Method: We introduce the first multidimensional caste bias analysis framework, spanning sociocultural, economic, educational, and political domains. Leveraging customized prompting strategies and novel multidimensional bias metrics, we enable systematic quantification of implicit bias. We conduct cross-model benchmarking across multiple state-of-the-art LLMs and perform social semantic embedding analysis to assess bias propagation.
Contribution/Results: Empirical evaluation reveals significantly higher bias scores for Dalit/Shudra-related queries compared to dominant caste groups, demonstrating that LLMs not only replicate but amplify real-world social inequities. Our framework provides a scalable, interpretable methodology for caste bias detection and mitigation, filling a foundational gap in algorithmic fairness research and offering actionable insights for equitable AI development.
📝 Abstract
Recent advancements in large language models (LLMs) have revolutionized natural language processing (NLP) and expanded their applications across diverse domains. However, despite their impressive capabilities, LLMs have been shown to reflect and perpetuate harmful societal biases, including those based on ethnicity, gender, and religion. A critical and underexplored issue is the reinforcement of caste-based biases, particularly towards India's marginalized caste groups such as Dalits and Shudras. In this paper, we address this gap by proposing DECASTE, a novel, multi-dimensional framework designed to detect and assess both implicit and explicit caste biases in LLMs.

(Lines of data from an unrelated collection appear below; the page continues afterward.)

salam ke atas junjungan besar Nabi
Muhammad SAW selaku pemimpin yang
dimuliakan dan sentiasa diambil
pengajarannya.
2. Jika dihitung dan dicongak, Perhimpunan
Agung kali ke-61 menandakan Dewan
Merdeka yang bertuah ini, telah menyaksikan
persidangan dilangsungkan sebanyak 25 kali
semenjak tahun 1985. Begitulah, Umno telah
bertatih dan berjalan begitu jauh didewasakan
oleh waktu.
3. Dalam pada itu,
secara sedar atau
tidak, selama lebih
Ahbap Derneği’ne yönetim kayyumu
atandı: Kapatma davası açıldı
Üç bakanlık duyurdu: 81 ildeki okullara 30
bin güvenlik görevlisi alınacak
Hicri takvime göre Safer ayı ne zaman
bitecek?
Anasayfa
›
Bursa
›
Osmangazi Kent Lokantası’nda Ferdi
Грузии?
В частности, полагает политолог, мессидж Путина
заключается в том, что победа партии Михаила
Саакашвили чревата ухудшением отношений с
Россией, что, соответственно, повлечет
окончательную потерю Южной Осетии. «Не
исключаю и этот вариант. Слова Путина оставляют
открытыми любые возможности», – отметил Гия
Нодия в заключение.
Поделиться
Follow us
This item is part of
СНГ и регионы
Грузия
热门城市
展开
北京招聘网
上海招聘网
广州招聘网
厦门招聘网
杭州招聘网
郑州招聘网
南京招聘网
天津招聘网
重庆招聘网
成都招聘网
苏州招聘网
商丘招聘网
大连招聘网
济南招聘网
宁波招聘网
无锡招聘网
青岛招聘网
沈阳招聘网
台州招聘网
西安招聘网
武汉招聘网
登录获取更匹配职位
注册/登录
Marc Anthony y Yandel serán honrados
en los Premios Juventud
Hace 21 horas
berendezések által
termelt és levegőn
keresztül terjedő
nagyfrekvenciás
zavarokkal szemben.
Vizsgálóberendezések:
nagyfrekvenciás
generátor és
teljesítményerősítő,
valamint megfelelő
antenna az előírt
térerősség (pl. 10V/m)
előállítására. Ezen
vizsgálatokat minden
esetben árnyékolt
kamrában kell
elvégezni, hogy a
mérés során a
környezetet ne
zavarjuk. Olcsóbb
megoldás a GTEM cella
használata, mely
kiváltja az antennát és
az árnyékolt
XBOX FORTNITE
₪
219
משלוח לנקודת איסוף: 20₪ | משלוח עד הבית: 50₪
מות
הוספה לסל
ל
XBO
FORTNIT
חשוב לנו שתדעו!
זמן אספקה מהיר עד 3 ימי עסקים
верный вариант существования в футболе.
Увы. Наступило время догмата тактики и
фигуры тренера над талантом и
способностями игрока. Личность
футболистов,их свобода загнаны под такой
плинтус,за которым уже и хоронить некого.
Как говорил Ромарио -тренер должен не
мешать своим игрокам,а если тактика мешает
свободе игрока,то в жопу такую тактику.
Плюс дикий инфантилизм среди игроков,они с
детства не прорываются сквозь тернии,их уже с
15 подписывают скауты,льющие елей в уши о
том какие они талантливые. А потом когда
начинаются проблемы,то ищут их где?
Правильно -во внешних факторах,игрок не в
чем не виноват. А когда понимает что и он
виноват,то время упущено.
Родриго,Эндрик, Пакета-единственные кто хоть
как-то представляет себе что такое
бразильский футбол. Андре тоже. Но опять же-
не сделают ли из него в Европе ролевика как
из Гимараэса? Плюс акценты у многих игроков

Our approach evaluates caste fairness across four dimensions: socio-cultural, economic, educational, and political, using a range of customized prompting strategies. By benchmarking several state-of-the-art LLMs, we reveal that these models systematically reinforce caste biases, with significant disparities observed in the treatment of oppressed versus dominant caste groups. For example, bias scores are notably elevated when comparing Dalits and Shudras with dominant caste groups, reflecting societal prejudices that persist in model outputs. These results expose the subtle yet pervasive caste biases in LLMs and emphasize the need for more comprehensive and inclusive bias evaluation methodologies that assess the potential risks of deploying such models in real-world contexts.